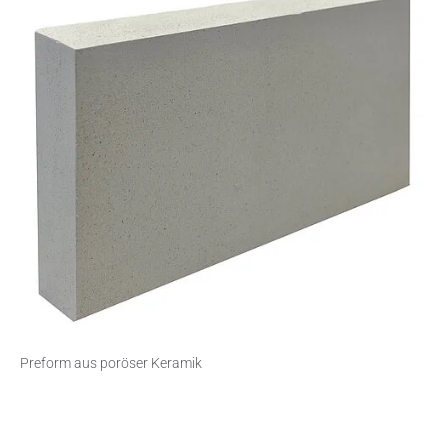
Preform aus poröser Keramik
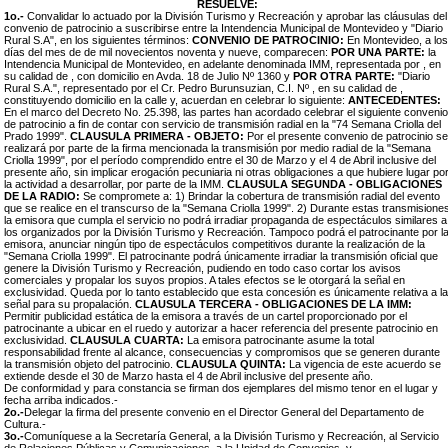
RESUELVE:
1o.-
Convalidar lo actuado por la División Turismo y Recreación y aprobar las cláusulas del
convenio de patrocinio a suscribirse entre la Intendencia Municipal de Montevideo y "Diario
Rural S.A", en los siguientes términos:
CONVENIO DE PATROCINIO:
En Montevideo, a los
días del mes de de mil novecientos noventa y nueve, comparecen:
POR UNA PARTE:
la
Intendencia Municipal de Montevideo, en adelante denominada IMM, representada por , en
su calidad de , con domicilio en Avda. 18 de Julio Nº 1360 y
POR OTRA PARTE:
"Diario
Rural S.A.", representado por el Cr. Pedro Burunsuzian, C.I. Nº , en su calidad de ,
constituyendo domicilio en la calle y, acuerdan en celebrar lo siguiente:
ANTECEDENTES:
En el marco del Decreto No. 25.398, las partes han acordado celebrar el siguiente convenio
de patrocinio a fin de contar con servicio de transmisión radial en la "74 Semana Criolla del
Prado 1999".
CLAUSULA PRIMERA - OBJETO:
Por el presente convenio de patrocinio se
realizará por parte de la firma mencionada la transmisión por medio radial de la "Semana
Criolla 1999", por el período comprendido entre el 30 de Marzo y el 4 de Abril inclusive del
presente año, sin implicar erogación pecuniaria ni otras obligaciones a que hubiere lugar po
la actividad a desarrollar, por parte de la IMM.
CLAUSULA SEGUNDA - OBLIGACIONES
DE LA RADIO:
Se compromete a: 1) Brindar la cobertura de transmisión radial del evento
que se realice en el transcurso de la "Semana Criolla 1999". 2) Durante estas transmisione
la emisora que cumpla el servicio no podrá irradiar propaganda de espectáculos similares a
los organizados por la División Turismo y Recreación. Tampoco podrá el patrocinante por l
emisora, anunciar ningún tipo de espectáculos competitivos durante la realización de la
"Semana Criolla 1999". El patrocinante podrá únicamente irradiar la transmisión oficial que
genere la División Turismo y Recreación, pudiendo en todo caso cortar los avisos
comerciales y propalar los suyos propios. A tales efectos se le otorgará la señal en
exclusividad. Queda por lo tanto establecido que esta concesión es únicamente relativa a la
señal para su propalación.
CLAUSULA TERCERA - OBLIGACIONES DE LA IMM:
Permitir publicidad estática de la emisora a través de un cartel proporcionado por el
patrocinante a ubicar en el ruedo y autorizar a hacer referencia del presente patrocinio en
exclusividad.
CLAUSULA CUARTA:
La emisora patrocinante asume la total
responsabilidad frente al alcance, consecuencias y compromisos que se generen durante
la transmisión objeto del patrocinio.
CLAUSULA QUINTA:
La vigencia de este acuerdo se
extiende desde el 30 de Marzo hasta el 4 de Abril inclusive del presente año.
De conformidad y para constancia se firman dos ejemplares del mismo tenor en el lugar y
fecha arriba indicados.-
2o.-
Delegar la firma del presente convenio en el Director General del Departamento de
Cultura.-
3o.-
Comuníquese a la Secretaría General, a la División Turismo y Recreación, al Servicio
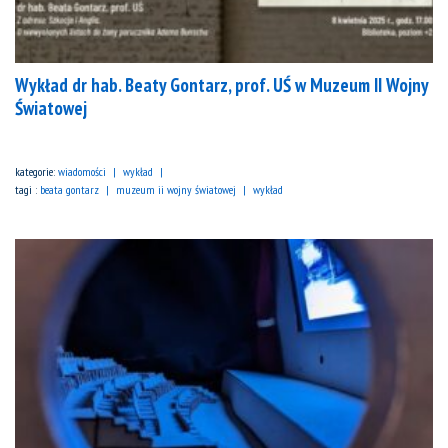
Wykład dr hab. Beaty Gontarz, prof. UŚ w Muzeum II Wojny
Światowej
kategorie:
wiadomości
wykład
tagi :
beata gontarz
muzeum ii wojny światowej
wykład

---

EXERCISE GOAL:
Only the text of the records is to be reproduced exactly; skip the pictures.

RESPONSE TO THE TASK:
Preform aus poröser Keramik
RESUELVE:
1o.-
Convalidar lo actuado por la División Turismo y Recreación y aprobar las cláusulas del
convenio de patrocinio a suscribirse entre la Intendencia Municipal de Montevideo y "Diario
Rural S.A", en los siguientes términos:
CONVENIO DE PATROCINIO:
En Montevideo, a los
días del mes de de mil novecientos noventa y nueve, comparecen:
POR UNA PARTE:
la
Intendencia Municipal de Montevideo, en adelante denominada IMM, representada por , en
su calidad de , con domicilio en Avda. 18 de Julio Nº 1360 y
POR OTRA PARTE:
"Diario
Rural S.A.", representado por el Cr. Pedro Burunsuzian, C.I. Nº , en su calidad de ,
constituyendo domicilio en la calle y, acuerdan en celebrar lo siguiente:
ANTECEDENTES:
En el marco del Decreto No. 25.398, las partes han acordado celebrar el siguiente convenio
de patrocinio a fin de contar con servicio de transmisión radial en la "74 Semana Criolla del
Prado 1999".
CLAUSULA PRIMERA - OBJETO:
Por el presente convenio de patrocinio se
realizará por parte de la firma mencionada la transmisión por medio radial de la "Semana
Criolla 1999", por el período comprendido entre el 30 de Marzo y el 4 de Abril inclusive del
presente año, sin implicar erogación pecuniaria ni otras obligaciones a que hubiere lugar po
la actividad a desarrollar, por parte de la IMM.
CLAUSULA SEGUNDA - OBLIGACIONES
DE LA RADIO:
Se compromete a: 1) Brindar la cobertura de transmisión radial del evento
que se realice en el transcurso de la "Semana Criolla 1999". 2) Durante estas transmisione
la emisora que cumpla el servicio no podrá irradiar propaganda de espectáculos similares a
los organizados por la División Turismo y Recreación. Tampoco podrá el patrocinante por l
emisora, anunciar ningún tipo de espectáculos competitivos durante la realización de la
"Semana Criolla 1999". El patrocinante podrá únicamente irradiar la transmisión oficial que
genere la División Turismo y Recreación, pudiendo en todo caso cortar los avisos
comerciales y propalar los suyos propios. A tales efectos se le otorgará la señal en
exclusividad. Queda por lo tanto establecido que esta concesión es únicamente relativa a la
señal para su propalación.
CLAUSULA TERCERA - OBLIGACIONES DE LA IMM:
Permitir publicidad estática de la emisora a través de un cartel proporcionado por el
patrocinante a ubicar en el ruedo y autorizar a hacer referencia del presente patrocinio en
exclusividad.
CLAUSULA CUARTA:
La emisora patrocinante asume la total
responsabilidad frente al alcance, consecuencias y compromisos que se generen durante
la transmisión objeto del patrocinio.
CLAUSULA QUINTA:
La vigencia de este acuerdo se
extiende desde el 30 de Marzo hasta el 4 de Abril inclusive del presente año.
De conformidad y para constancia se firman dos ejemplares del mismo tenor en el lugar y
fecha arriba indicados.-
2o.-
Delegar la firma del presente convenio en el Director General del Departamento de
Cultura.-
3o.-
Comuníquese a la Secretaría General, a la División Turismo y Recreación, al Servicio
Wykład dr hab. Beaty Gontarz, prof. UŚ w Muzeum II Wojny
Światowej
kategorie:
wiadomości
wykład
tagi :
beata gontarz
muzeum ii wojny światowej
wykład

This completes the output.